Your instructions »
Please count how many lines in the items below contain the string "endStyle", with case counting. Reply with the number alone.

Stored records »
+ + + + + + +

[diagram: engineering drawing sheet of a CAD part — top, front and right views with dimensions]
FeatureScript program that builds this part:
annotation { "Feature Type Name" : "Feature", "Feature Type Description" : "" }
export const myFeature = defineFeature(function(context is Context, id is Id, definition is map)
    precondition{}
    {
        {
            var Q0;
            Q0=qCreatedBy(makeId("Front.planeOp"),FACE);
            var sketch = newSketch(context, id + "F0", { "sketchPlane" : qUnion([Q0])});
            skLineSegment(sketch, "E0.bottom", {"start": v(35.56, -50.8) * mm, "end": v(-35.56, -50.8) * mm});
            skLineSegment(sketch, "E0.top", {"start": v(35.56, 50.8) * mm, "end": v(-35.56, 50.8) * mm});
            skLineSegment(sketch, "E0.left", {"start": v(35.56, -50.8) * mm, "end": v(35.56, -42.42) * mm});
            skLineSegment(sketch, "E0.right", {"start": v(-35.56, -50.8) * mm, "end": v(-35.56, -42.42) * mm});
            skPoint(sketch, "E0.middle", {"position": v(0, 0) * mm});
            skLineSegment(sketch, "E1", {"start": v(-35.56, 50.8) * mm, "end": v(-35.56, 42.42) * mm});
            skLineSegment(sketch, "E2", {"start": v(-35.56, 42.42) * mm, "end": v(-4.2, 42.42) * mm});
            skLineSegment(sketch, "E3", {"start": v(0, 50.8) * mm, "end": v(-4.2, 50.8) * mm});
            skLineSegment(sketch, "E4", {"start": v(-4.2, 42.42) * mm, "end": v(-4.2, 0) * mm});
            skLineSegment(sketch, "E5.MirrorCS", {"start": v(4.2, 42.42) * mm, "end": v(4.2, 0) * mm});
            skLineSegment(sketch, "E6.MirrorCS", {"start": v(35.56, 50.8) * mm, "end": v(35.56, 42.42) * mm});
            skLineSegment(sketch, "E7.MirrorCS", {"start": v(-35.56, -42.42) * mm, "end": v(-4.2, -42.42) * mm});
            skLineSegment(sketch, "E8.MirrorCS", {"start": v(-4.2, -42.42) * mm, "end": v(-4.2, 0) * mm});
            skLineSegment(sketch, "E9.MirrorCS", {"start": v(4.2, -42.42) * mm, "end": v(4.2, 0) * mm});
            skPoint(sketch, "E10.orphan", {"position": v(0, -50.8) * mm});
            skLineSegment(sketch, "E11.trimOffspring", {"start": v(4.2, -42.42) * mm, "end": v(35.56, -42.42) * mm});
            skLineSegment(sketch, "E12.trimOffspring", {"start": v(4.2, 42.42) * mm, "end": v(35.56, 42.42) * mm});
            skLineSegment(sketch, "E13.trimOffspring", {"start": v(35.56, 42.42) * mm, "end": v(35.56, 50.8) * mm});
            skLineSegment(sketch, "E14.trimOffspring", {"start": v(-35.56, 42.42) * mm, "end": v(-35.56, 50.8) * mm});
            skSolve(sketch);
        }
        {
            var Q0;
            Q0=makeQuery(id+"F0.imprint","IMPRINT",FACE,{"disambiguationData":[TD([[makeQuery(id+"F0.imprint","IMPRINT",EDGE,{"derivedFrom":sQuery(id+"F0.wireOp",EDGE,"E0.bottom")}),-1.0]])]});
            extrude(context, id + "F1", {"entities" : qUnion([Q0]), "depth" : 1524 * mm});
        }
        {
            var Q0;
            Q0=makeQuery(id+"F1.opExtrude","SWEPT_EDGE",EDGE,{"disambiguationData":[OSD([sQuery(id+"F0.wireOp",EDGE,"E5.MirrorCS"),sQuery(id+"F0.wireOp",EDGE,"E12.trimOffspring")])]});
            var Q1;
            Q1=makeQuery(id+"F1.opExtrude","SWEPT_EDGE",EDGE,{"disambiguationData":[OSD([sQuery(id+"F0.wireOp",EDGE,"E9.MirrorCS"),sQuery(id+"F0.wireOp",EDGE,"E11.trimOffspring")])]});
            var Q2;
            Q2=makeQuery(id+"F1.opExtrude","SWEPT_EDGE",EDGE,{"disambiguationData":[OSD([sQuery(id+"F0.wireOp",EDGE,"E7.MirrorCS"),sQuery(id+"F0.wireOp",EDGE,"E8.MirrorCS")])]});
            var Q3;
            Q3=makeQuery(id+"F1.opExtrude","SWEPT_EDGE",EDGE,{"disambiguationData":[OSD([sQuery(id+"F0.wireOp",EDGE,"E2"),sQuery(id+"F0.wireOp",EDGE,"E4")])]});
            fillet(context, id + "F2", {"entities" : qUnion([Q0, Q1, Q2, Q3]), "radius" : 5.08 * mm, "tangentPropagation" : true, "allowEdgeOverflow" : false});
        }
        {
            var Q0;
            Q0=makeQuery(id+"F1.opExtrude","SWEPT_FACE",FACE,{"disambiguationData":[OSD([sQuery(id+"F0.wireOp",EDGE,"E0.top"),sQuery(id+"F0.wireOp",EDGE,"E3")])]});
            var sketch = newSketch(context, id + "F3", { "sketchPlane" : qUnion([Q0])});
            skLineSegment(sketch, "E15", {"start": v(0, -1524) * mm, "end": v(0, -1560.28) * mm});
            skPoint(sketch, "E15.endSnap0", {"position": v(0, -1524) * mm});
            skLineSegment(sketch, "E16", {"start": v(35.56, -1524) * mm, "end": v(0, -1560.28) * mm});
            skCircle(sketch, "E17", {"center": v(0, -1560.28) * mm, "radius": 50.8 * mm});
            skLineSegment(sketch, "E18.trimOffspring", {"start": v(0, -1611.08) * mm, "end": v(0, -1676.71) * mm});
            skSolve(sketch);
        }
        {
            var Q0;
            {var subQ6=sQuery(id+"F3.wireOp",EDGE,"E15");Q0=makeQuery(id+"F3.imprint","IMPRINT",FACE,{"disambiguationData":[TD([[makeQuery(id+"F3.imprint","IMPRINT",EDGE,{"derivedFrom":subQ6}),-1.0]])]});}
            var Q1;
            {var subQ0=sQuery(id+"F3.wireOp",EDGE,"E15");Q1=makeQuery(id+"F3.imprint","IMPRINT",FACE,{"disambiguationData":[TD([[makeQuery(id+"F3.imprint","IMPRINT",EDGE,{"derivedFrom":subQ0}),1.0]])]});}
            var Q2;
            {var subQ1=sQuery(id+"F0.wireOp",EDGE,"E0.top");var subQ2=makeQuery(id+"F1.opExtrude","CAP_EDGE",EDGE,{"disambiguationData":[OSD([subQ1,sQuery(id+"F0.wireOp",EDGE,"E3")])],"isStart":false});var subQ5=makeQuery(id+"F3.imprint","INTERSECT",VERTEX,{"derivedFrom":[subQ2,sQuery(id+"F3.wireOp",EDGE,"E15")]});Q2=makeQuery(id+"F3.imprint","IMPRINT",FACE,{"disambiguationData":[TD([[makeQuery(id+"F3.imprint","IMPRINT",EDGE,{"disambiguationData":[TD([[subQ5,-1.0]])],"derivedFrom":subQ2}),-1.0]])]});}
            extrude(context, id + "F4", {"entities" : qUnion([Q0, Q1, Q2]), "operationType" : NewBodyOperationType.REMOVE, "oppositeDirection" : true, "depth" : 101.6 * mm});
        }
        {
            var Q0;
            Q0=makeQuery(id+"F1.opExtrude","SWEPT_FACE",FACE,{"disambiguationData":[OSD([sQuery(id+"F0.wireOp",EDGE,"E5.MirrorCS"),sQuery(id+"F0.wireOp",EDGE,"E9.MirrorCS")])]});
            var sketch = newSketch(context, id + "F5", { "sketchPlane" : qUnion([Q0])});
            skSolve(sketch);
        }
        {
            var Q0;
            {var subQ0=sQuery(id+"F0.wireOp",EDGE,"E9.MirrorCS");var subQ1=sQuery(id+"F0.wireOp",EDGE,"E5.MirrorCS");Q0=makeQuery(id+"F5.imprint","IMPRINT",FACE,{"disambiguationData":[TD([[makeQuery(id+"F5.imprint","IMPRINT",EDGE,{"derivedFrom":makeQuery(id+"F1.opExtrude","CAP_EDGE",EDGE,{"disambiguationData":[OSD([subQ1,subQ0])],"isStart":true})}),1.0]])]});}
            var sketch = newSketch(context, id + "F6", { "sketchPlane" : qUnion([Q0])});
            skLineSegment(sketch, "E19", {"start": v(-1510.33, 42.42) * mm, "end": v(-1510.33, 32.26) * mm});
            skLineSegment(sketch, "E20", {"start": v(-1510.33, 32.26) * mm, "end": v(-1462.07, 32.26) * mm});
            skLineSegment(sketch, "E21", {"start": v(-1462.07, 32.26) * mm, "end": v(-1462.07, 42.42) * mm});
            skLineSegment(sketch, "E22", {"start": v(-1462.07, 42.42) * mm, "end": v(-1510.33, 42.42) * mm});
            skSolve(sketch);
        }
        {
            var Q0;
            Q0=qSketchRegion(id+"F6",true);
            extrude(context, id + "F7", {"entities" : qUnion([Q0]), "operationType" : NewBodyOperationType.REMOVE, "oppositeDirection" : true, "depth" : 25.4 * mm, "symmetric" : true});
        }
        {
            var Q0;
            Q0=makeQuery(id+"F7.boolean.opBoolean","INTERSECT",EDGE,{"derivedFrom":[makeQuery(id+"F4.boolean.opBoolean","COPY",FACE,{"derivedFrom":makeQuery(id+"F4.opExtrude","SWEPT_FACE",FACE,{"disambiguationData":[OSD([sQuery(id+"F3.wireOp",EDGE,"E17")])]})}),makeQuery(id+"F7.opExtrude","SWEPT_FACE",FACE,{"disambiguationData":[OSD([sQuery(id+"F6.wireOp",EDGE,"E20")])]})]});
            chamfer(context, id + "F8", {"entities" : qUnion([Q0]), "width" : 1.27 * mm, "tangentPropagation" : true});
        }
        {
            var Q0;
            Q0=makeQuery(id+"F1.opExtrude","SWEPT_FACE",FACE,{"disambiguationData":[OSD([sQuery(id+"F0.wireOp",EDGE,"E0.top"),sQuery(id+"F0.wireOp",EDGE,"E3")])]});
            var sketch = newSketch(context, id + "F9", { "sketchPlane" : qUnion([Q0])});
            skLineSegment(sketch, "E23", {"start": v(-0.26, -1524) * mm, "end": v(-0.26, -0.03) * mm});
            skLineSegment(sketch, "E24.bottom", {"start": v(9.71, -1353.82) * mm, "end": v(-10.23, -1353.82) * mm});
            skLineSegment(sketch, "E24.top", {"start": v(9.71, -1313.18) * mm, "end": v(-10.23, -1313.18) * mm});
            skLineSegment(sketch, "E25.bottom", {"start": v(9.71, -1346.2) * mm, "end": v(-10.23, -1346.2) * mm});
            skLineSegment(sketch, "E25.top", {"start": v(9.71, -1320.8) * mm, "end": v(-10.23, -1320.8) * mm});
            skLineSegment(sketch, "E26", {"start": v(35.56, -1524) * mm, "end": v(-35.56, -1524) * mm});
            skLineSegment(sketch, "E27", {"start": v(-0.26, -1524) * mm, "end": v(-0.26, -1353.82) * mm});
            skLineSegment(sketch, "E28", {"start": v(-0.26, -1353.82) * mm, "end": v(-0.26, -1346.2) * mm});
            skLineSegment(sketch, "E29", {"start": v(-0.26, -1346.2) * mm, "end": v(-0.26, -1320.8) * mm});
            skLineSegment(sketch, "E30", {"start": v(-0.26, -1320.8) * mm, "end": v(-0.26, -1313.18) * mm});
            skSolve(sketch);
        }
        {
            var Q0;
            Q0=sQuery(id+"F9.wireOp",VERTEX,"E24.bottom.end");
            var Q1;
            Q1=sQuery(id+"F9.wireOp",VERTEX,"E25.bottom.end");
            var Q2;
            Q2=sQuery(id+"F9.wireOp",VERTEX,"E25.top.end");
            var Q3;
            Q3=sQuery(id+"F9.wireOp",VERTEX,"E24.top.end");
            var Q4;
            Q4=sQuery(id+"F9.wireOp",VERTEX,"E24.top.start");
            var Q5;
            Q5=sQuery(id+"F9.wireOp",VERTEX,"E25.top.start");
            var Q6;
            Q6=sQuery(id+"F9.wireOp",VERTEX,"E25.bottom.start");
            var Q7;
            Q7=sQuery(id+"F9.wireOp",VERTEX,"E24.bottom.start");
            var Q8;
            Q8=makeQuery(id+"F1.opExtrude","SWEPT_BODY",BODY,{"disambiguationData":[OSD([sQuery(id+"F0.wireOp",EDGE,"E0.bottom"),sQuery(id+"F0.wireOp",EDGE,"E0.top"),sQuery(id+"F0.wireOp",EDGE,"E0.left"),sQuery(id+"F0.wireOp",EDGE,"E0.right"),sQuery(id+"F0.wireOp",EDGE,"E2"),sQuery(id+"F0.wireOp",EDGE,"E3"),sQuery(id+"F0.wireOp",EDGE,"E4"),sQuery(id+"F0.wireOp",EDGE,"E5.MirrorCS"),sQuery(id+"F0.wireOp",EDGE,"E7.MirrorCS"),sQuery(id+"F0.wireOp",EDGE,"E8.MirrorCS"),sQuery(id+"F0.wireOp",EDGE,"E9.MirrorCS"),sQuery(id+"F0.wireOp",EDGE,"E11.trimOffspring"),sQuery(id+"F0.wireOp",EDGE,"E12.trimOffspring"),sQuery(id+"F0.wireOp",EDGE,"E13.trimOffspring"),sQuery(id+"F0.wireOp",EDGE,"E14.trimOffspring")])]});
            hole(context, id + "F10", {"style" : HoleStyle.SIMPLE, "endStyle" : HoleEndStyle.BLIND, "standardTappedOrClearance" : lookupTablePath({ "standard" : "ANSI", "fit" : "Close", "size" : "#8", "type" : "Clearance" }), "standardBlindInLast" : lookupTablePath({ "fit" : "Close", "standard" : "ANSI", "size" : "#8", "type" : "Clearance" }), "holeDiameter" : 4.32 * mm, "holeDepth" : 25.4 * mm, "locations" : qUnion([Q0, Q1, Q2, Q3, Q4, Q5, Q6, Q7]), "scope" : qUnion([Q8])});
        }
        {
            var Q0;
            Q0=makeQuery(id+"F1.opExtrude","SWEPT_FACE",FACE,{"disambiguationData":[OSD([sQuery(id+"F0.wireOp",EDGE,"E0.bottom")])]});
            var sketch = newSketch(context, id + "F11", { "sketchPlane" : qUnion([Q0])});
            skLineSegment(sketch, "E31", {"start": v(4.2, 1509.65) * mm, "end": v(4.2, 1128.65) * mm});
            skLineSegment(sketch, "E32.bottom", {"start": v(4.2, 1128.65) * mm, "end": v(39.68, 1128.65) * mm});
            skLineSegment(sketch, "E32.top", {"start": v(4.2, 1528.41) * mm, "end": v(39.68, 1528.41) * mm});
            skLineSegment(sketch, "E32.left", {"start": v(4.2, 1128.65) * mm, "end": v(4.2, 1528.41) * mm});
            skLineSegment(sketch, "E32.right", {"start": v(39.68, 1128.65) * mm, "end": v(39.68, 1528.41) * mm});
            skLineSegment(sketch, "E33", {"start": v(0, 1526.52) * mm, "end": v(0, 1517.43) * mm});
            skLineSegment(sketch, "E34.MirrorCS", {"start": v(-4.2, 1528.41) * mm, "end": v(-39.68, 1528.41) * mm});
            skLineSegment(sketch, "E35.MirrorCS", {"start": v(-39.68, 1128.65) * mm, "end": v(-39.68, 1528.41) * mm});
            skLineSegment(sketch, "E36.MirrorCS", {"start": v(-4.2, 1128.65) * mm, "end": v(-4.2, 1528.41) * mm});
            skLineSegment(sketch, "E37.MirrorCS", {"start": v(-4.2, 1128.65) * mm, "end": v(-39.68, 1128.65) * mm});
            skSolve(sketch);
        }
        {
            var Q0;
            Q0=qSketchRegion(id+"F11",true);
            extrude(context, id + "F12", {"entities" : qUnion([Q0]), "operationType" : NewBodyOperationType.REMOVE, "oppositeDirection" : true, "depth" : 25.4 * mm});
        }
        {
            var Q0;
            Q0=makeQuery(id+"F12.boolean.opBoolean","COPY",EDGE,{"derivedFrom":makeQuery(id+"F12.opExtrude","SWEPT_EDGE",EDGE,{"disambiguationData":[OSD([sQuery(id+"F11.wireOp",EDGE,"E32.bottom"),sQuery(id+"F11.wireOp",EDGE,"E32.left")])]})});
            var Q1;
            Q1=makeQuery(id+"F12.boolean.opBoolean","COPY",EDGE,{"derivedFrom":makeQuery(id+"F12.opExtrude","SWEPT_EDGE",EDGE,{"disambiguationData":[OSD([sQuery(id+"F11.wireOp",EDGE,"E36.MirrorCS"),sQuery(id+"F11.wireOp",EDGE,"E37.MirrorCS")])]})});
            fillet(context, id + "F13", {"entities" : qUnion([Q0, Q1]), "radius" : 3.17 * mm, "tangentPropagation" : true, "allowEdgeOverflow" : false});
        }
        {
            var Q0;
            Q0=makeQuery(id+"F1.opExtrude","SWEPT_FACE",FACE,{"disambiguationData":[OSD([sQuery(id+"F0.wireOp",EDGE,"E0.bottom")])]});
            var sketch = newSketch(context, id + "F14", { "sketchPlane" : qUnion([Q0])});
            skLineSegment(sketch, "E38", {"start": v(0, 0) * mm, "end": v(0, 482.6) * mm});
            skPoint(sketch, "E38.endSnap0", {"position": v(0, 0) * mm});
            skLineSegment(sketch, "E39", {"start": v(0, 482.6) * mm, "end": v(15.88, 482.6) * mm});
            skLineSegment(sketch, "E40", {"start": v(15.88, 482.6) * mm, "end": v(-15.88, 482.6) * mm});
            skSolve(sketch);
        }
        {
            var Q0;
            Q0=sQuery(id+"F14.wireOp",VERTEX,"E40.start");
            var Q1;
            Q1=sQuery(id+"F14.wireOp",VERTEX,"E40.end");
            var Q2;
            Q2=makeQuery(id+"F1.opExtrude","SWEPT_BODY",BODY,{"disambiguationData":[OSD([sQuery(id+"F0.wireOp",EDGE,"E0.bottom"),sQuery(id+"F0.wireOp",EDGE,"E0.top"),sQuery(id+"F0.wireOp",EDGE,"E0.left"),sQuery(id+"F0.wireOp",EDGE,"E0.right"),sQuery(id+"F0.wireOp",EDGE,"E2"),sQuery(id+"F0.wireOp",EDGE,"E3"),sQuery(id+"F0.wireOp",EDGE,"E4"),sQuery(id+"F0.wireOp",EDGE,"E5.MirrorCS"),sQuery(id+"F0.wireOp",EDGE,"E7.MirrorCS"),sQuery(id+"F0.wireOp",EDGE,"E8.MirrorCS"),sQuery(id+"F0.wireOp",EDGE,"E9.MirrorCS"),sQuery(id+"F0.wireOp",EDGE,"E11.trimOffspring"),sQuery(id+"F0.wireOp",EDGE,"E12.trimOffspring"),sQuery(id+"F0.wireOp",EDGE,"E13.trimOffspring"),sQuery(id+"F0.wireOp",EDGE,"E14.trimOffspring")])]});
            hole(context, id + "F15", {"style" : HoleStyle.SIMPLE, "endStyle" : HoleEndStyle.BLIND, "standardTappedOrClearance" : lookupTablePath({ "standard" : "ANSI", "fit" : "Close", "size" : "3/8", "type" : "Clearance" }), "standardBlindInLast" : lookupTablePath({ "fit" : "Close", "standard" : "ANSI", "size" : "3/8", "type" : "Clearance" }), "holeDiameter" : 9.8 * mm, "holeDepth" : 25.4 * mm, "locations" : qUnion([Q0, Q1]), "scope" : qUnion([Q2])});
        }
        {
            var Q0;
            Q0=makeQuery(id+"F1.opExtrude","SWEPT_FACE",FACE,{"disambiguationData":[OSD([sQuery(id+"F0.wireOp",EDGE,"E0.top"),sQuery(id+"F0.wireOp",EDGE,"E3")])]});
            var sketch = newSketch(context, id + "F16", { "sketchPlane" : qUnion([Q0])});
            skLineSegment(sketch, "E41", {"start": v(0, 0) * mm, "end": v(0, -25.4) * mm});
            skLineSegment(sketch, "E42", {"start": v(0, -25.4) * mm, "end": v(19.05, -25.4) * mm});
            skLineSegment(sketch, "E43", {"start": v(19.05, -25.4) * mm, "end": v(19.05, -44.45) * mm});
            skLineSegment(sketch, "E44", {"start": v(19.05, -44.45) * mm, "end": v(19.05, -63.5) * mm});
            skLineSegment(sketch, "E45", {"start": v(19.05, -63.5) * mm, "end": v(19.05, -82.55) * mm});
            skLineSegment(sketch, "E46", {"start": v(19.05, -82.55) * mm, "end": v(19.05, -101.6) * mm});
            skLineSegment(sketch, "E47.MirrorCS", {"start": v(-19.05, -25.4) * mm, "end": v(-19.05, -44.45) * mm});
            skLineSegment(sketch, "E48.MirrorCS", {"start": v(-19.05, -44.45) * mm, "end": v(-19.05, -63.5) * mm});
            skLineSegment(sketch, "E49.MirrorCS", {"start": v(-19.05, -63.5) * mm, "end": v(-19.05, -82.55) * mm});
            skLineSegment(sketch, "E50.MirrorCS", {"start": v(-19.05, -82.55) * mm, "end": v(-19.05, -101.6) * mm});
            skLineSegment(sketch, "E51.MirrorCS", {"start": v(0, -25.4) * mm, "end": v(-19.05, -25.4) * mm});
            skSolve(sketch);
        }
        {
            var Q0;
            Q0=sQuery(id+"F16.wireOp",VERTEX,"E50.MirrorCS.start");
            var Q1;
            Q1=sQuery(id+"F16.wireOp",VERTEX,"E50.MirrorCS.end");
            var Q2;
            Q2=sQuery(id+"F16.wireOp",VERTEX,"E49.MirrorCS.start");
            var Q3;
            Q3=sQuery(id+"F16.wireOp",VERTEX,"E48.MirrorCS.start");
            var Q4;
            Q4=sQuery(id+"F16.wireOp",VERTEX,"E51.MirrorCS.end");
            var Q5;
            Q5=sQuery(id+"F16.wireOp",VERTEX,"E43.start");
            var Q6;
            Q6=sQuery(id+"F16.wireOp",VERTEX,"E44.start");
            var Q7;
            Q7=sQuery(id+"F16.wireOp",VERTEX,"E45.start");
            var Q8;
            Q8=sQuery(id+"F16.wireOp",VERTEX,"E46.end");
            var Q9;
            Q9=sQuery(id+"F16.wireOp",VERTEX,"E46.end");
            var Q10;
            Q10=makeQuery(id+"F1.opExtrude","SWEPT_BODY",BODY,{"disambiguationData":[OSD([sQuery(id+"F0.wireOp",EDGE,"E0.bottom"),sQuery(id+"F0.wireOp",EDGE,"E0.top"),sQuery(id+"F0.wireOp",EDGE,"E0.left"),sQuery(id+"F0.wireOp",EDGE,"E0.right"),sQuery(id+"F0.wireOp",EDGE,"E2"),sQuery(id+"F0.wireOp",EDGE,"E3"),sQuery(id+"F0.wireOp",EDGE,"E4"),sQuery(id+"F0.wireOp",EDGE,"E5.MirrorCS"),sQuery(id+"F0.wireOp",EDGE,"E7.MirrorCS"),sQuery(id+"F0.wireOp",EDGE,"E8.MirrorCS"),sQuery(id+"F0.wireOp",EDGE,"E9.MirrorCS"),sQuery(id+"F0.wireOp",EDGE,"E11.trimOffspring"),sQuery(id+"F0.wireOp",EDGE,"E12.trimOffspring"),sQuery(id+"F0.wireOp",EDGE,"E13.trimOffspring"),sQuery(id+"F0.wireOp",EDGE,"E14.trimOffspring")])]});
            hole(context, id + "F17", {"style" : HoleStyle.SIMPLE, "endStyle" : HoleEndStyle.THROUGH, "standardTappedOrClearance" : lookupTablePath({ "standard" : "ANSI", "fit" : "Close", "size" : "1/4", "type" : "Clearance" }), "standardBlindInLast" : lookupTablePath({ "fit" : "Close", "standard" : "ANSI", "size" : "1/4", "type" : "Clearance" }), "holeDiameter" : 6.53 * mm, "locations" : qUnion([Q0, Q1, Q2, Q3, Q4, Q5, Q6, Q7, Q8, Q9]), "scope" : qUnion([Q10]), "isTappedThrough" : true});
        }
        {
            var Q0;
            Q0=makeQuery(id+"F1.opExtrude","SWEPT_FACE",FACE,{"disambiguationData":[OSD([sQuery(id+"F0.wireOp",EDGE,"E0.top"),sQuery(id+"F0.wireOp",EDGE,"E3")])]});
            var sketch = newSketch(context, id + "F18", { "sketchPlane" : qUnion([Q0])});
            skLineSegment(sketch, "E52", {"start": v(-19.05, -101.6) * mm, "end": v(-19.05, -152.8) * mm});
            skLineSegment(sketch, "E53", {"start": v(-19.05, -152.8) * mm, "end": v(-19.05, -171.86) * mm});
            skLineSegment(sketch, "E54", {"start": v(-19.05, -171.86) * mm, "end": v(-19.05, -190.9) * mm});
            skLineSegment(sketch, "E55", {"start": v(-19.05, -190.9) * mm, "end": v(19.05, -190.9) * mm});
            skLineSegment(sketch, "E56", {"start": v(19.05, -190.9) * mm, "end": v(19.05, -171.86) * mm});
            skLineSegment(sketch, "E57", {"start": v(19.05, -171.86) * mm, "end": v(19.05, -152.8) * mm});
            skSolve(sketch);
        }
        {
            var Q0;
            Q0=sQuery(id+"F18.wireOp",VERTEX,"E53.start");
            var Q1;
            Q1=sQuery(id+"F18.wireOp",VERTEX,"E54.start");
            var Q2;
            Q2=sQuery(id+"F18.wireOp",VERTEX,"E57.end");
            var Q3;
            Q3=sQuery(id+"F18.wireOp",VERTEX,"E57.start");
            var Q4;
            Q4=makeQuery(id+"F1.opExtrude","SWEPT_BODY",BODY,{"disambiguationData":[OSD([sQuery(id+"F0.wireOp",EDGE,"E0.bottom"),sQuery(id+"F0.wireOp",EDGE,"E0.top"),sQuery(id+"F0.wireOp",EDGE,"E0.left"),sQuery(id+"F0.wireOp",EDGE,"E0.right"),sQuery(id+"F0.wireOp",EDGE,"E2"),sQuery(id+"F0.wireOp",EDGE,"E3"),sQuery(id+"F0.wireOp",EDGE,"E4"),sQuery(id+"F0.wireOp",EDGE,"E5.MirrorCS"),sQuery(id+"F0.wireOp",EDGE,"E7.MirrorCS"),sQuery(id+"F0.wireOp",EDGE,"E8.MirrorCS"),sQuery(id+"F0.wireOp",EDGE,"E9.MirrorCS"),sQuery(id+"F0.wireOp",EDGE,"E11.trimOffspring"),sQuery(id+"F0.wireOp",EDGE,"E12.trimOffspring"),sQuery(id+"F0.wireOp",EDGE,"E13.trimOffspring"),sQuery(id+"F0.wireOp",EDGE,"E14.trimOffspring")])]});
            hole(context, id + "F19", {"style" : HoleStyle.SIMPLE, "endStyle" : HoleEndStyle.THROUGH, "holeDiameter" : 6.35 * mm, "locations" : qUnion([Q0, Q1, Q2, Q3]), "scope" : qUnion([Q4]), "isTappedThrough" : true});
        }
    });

+ + + + + + +

Task solution »
4